On-line monitoring of batch cooling crystallization of organic compounds using ATR-FTIR spectroscopy coupled with an advanced calibration method

During on-line monitoring and control of batch cooling crystallization using ATR-FTIR spectroscopy, appropriate calibration procedures are indispensable to the conversion of the spectroscopic measurements into useful and informative in-situ concentration predictions. The commonly used empirical transmittance ratio models cannot effectively handle complicated systems where the absorption bands appearing from solute and solvent overlap each other or the characteristic absorption bands of solute are rather weak and prone to noise. The conventional multivariate bilinear calibration modelling approaches of PCR and PLS are not capable of explicitly modelling with acceptable accuracy the temperature-induced spectral variations, the scaling effect resulting from the use of concentration units in mass–mass/mass–volume ratio rather than molarity, and the multiplicative effects caused by potential variations in optical path-length.
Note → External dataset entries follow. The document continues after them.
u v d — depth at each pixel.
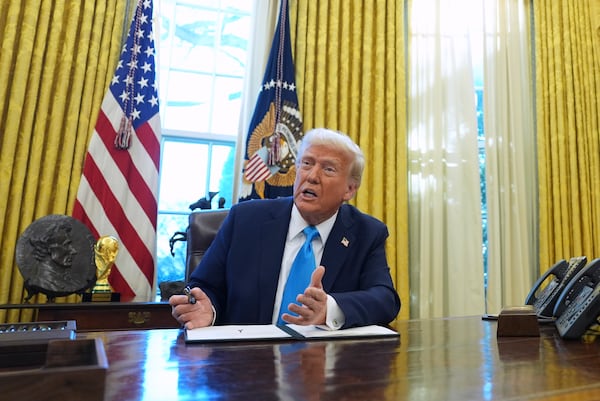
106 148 2.41
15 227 2.25
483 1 3.23
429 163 2.99
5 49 2.36
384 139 2.92
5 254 2.22
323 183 1.24
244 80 2.87
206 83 3.06
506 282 2.92
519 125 3.11
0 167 2.27
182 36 3.05
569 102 3.09
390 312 1.09
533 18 3.25
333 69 2.87
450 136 3.04
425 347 0.76
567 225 2.96
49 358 0.45
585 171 3.03
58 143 2.39
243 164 2.68
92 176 2.37
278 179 2.62
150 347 0.72
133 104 2.51
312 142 1.29
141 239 2.40
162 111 2.94
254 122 2.67
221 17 3.14
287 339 0.82
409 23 3.08
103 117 2.43
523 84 3.21
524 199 3.03
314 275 0.96
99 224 2.35
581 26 3.20
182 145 2.97
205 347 0.73
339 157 1.26
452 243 2.92
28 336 0.66
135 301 2.05
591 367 0.60
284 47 2.79
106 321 1.86
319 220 1.28
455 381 0.52
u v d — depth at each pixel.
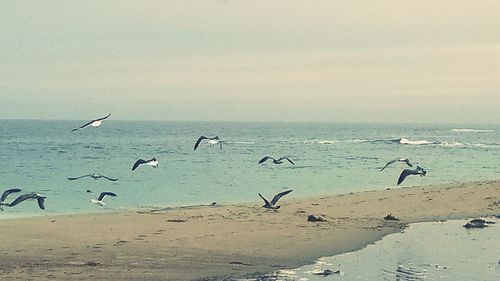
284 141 149.38
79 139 157.75
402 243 25.38
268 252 23.45
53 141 142.50
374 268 21.00
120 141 146.50
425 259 22.39
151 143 135.50
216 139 21.38
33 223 28.84
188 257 22.38
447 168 67.19
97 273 19.91
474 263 21.78
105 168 64.44
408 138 175.12
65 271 20.06
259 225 28.86
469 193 39.06
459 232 27.92
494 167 68.75
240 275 20.08
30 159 78.00
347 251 23.86
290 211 33.38
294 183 51.09
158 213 32.59
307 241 25.52
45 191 44.03
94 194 42.69
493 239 26.27
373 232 27.72
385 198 37.84
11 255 22.06
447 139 169.00
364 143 137.75
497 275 20.12
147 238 25.55
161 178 54.56
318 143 137.75
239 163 73.75
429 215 32.66
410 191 40.94
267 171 62.44
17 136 173.50
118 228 27.69
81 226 28.11
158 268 20.77
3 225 28.17
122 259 21.86
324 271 20.48
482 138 179.75
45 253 22.52
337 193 44.12
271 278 19.67
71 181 51.12
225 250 23.64
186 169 64.44
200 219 30.47
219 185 49.19
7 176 54.28
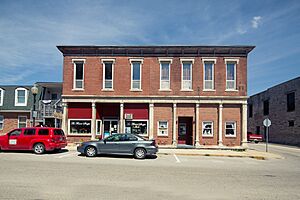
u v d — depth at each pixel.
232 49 24.98
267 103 46.25
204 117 24.97
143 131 25.33
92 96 25.25
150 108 25.08
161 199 7.60
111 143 17.25
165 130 25.08
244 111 24.67
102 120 25.91
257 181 10.41
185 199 7.66
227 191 8.68
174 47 25.03
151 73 25.33
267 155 20.50
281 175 12.01
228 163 15.93
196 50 25.20
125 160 16.08
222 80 25.02
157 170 12.47
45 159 15.42
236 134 24.75
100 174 11.09
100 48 25.45
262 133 47.94
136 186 9.09
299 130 35.03
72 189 8.49
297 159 19.58
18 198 7.36
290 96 38.09
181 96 24.94
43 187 8.66
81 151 17.44
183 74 25.36
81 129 25.66
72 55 25.73
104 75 25.55
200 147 24.16
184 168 13.32
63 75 25.64
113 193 8.10
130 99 25.19
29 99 29.86
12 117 29.56
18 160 14.77
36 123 29.02
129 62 25.45
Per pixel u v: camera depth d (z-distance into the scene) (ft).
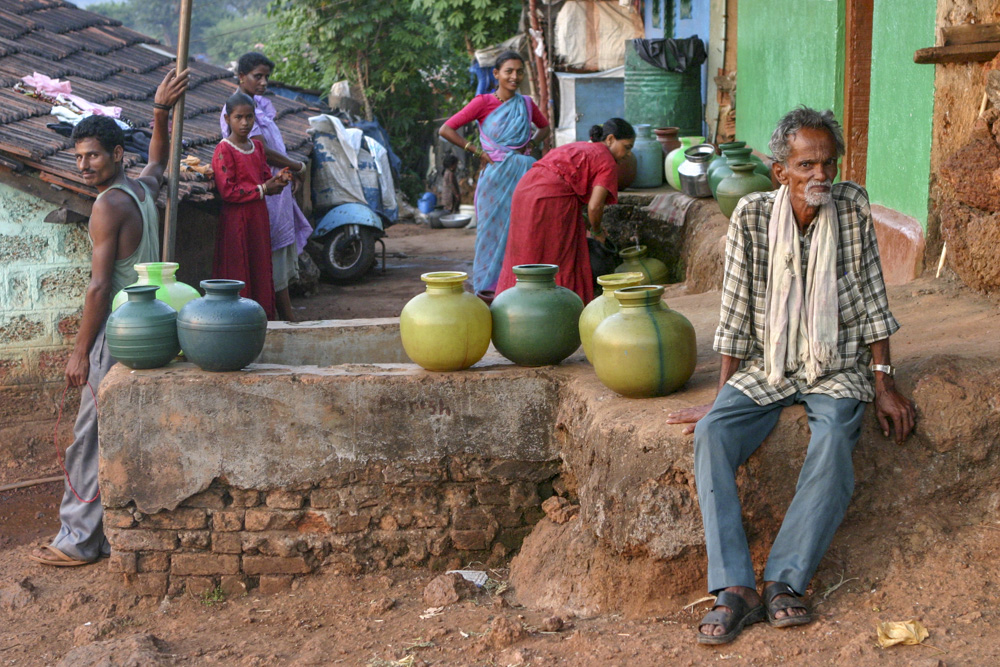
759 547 11.76
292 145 34.71
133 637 13.00
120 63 34.50
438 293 14.66
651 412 12.58
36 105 24.70
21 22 33.14
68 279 22.44
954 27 15.60
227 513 14.99
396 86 71.36
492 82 54.44
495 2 65.26
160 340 14.92
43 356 22.57
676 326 13.11
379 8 68.74
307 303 34.65
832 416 11.10
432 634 12.28
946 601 10.62
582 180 20.15
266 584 15.17
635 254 26.37
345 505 14.96
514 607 13.25
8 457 21.88
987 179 14.94
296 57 74.54
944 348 13.16
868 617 10.61
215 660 12.52
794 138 10.82
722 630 10.43
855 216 11.33
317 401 14.64
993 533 11.39
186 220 26.76
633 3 46.03
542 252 20.39
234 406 14.64
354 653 12.18
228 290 14.78
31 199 21.93
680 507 11.80
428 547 15.05
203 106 33.68
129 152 24.39
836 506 10.89
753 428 11.48
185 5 19.11
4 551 17.44
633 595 12.15
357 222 37.73
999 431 11.58
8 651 13.69
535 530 14.75
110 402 14.62
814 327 11.27
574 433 13.91
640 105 38.27
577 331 15.02
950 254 16.44
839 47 21.71
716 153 29.37
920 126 17.51
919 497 11.79
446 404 14.64
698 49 37.37
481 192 25.09
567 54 47.09
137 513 15.02
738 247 11.61
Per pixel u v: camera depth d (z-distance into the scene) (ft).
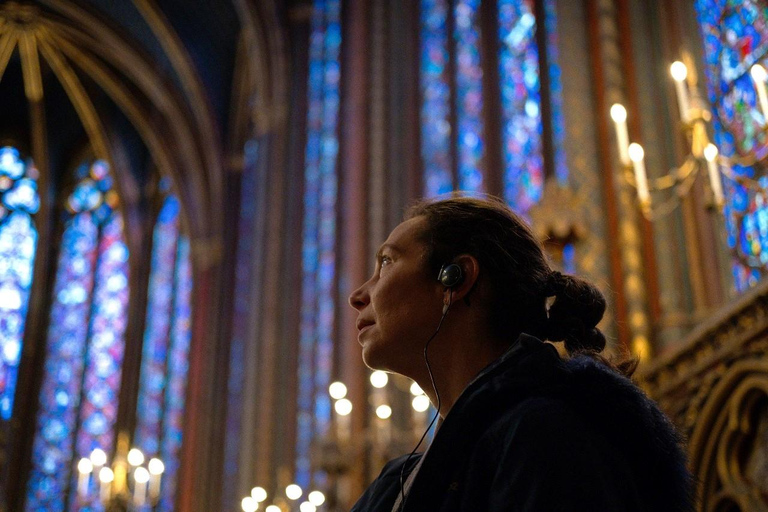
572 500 4.24
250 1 54.08
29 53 69.41
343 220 47.42
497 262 5.75
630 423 4.82
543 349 4.99
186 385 61.98
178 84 65.77
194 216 65.16
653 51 30.68
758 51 25.84
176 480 59.93
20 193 73.97
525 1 41.14
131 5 63.52
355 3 48.83
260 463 45.27
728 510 22.25
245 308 59.36
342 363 44.14
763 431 21.62
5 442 67.62
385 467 6.13
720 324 22.84
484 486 4.61
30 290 71.92
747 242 25.23
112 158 71.46
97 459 52.90
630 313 26.86
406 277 5.91
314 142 50.83
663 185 27.35
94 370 69.31
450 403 5.82
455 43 44.50
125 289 71.10
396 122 44.91
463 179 41.27
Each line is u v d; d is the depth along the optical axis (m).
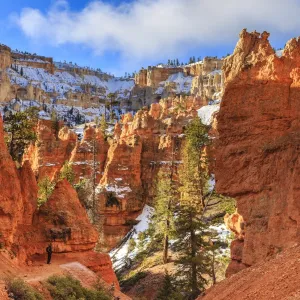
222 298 21.41
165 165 73.44
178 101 123.25
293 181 24.70
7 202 32.81
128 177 74.12
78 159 81.50
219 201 62.78
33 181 38.72
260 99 29.58
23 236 35.41
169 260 53.31
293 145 26.42
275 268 20.34
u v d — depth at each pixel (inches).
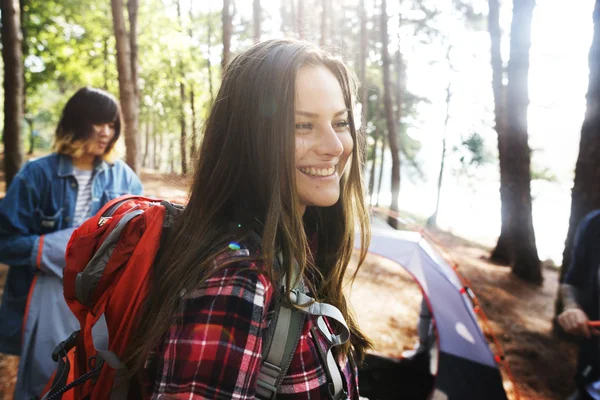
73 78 498.3
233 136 31.4
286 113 29.5
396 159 475.2
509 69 328.8
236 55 33.9
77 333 41.2
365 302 242.2
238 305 25.7
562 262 201.5
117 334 31.5
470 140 934.4
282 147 29.4
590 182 183.2
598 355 75.0
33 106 715.4
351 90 35.7
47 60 465.7
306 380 29.9
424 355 132.4
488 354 117.1
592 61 185.0
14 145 204.7
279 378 28.6
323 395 31.0
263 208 31.5
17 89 203.8
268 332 28.6
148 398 29.7
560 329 211.8
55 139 78.3
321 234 42.1
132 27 307.9
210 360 24.6
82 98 76.5
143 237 32.4
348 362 39.0
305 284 34.6
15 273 74.8
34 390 71.9
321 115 31.4
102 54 471.8
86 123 76.2
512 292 297.4
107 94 79.8
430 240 147.3
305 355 30.1
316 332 31.8
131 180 89.0
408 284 283.0
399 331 203.8
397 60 703.1
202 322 25.1
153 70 509.7
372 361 133.3
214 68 711.7
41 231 75.9
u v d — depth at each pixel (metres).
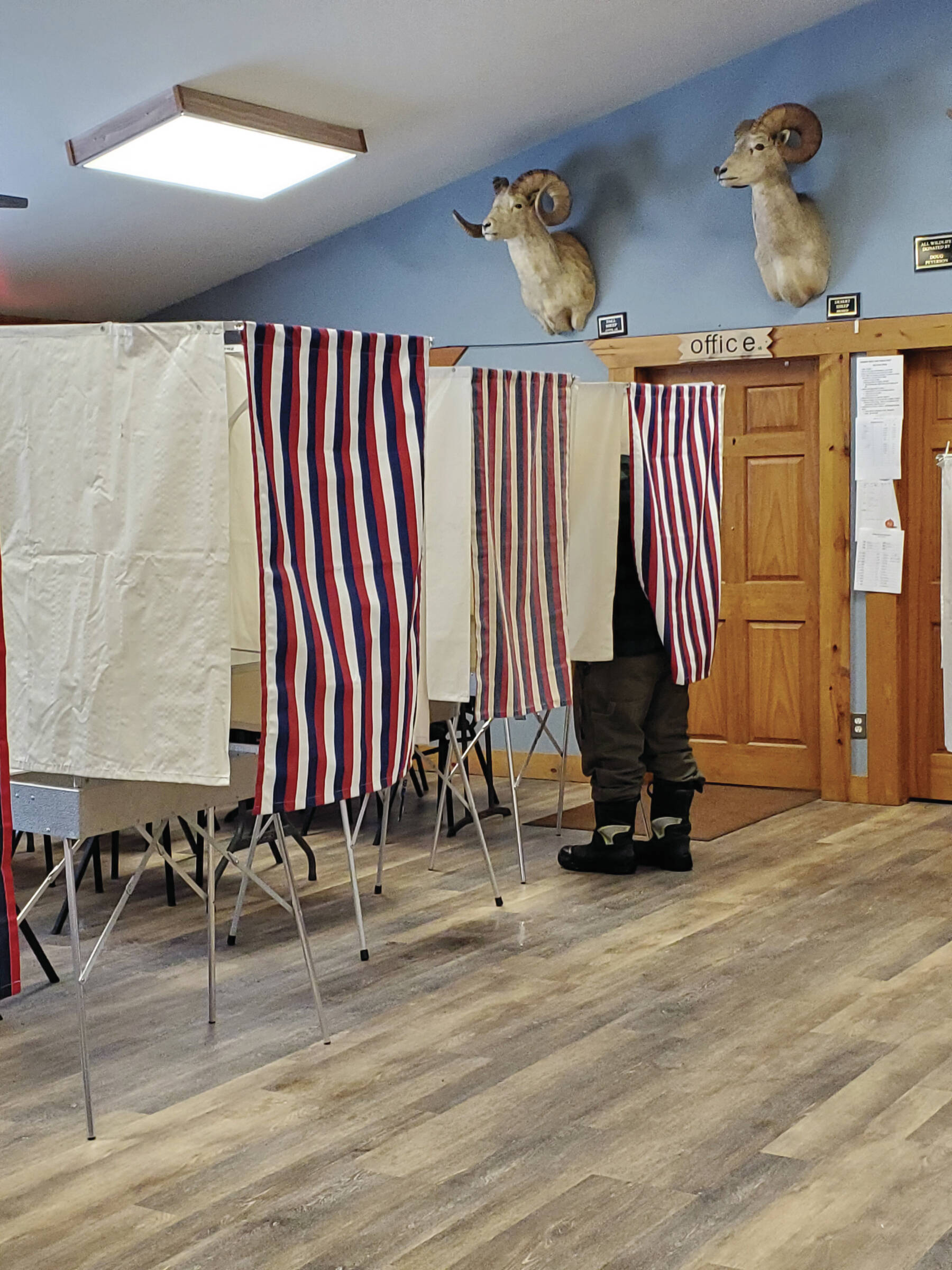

In this contribution, an advanced chemometric methodology, termed extended loading space standardization, is presented and shown to be able to explicitly address the above issues. This is demonstrated by application to the on-line monitoring of the batch cooling crystallization of two organic compounds, monosodium glutamate and L-glutamic acid respectively using ATR-FTIR spectroscopy. The results showed that using extended loading space standardization has enhanced predictive performance than conventional multivariate bilinear calibration methods due to its ability in efficiently handling the impact of temperature and multiplicative effects.